В его воображении существует девушка. Девушка, совершенно не похожая на меня. Она никогда не встанет перед ним на колени, никогда не будет молить о пощаде. Она — сильная.

В моем воображении его не существует. Для меня он — жестокая реальность, злая шутка судьбы, не более того. И если бы не дом с синими окнами, не эта дрянная работа, то его бы не было. Ни в реальности, ни в чьем-либо воображении.

Но я никогда не забуду его. Ни одна пуля не вышибет его из моей памяти.

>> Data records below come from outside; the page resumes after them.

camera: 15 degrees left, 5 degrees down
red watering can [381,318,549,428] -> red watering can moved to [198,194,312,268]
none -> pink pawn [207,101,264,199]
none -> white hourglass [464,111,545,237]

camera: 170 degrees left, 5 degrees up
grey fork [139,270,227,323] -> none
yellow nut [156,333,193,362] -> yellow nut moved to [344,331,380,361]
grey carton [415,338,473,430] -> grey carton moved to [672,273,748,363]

Я сижу, забившись в угол на его широком подоконнике, потому что теперь от одного вида знакомого карниза меня начинает мутить. Сразу вспоминаю о Жи, о том, что было, и о том, чего так и не произошло.

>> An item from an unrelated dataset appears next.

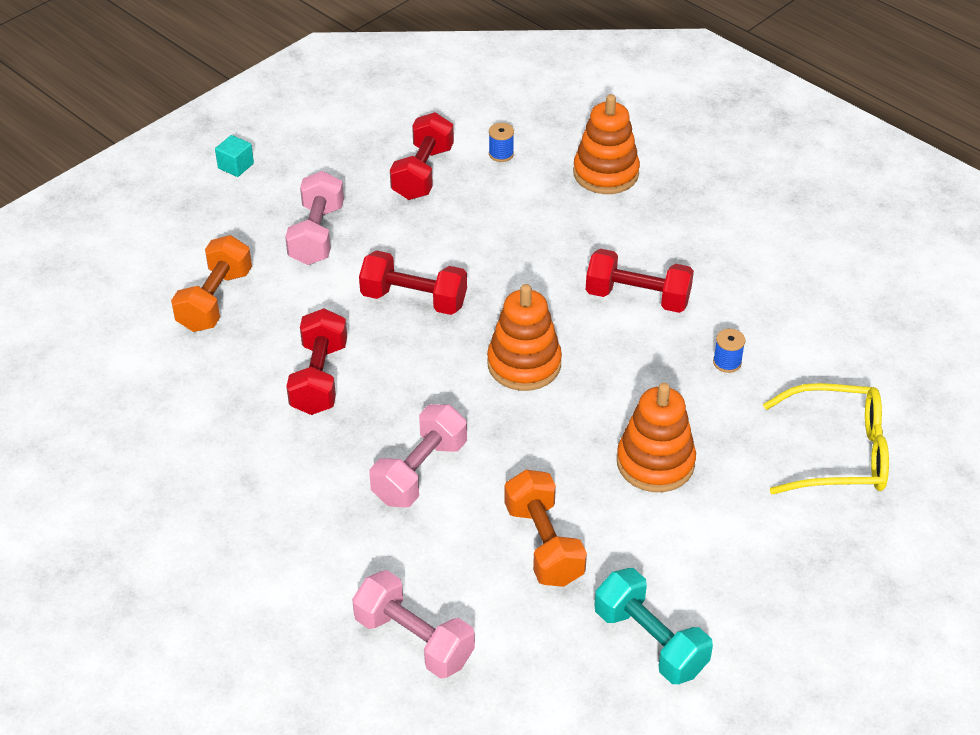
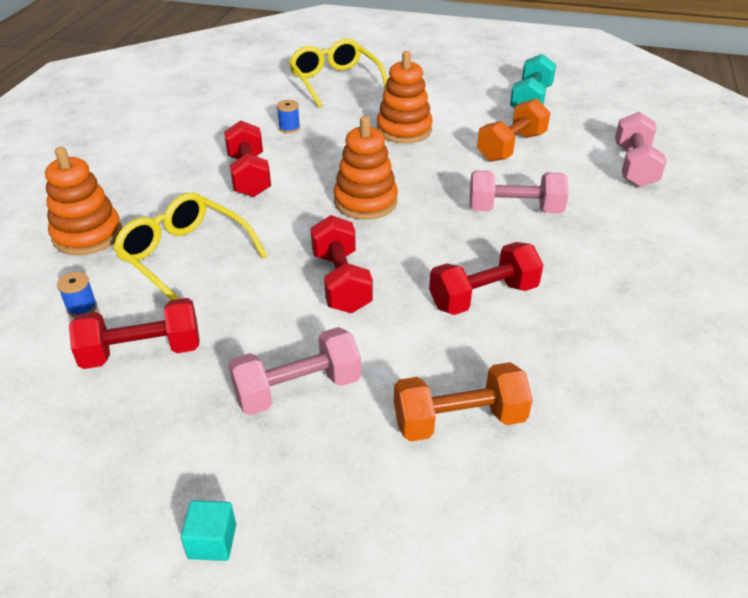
camera: 120 degrees left, 5 degrees down
none -> yellow glasses [113,193,267,300]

Джо негромко откашливается, чтобы хоть как-то привлечь мое внимание, но он зря старается: я и так его прекрасно чувствую. Он хочет что-то сказать, но я выдвигаю руку вперед, как бы говоря, чтобы он молчал. Потому что знаю, что он скажет, — у него на лице все написано.

— Не надо, — шепчу. — Знаешь, это было бы слишком глупо с их стороны, вернуться в свою прежнюю квартиру. Ты сделал все, что мог. Лучше иди, поспи.

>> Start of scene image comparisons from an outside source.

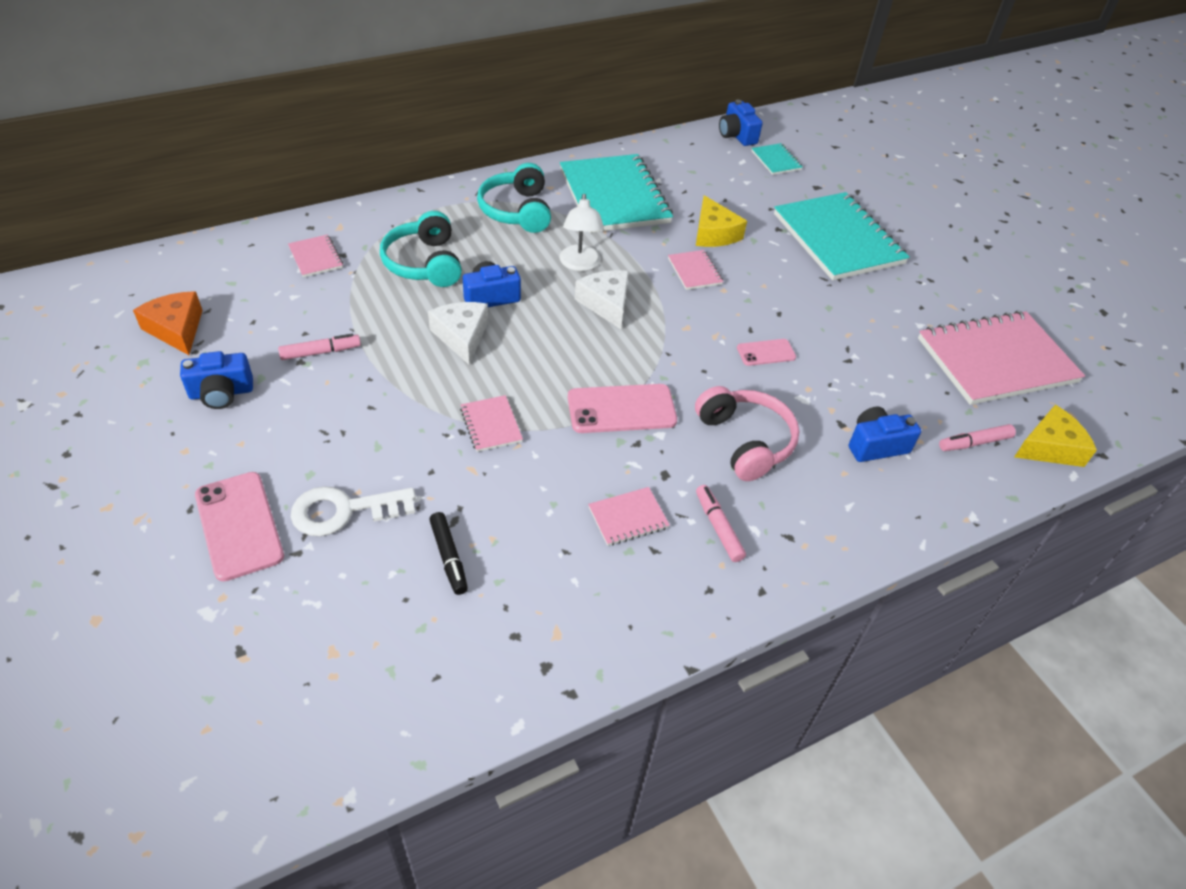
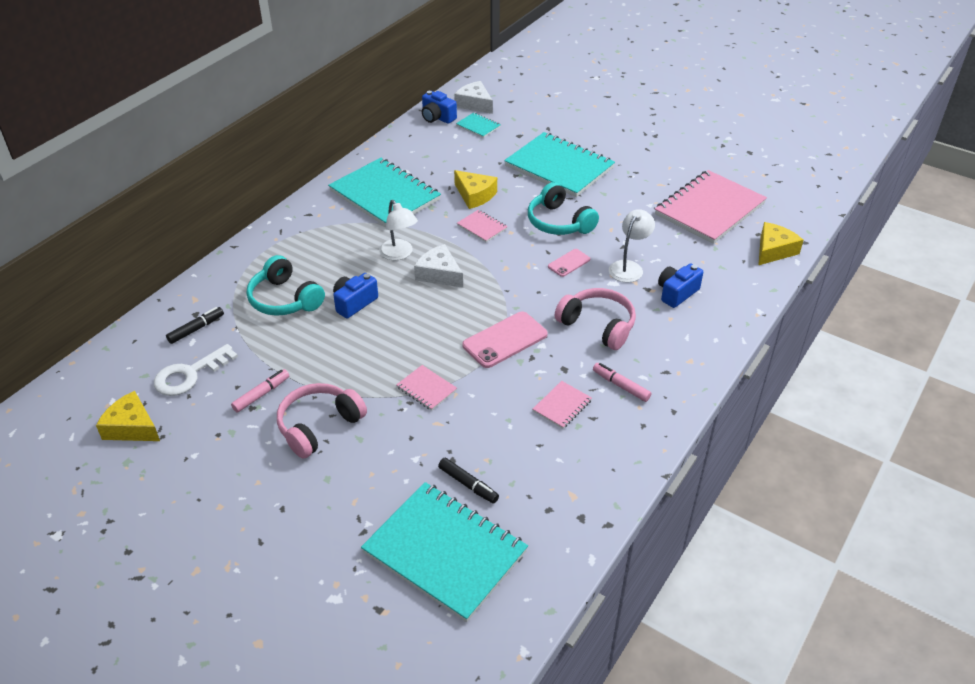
camera: 25 degrees left, 5 degrees down
orange cheese [133,291,203,355] -> yellow cheese [96,391,160,441]
blue camera [180,351,253,409] -> none
pink phone [195,472,284,581] -> none
pink notebook [288,235,343,277] -> black marker [166,307,224,344]
white key [291,486,416,536] -> white key moved to [154,344,238,396]
white cheese [428,302,488,365] -> white cheese moved to [454,81,493,114]
turquoise headphones [477,163,551,233] -> turquoise headphones moved to [528,182,599,235]
pink marker [939,424,1016,451] -> none
none -> pink headphones [277,383,367,459]
none -> turquoise notebook [361,482,528,622]
none -> white lamp [609,209,655,282]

Он не ухмыляется, не говорит в ответ какую-нибудь колкость, а просто кладет руку мне на плечо — опять.

— Кесси, мы не можем вот так сидеть без дела. В любой момент… — Но он не договаривает, и я знаю. Знаю, что должно прозвучать за этой фразой.

Сейчас я чувствую все в сотни раз обостренней, чем раньше. Я превратилась в один сплошной тугой комок из нервов. Все чувствую, все слышу. И то, что творится сейчас за стенами, тоже. Слышу.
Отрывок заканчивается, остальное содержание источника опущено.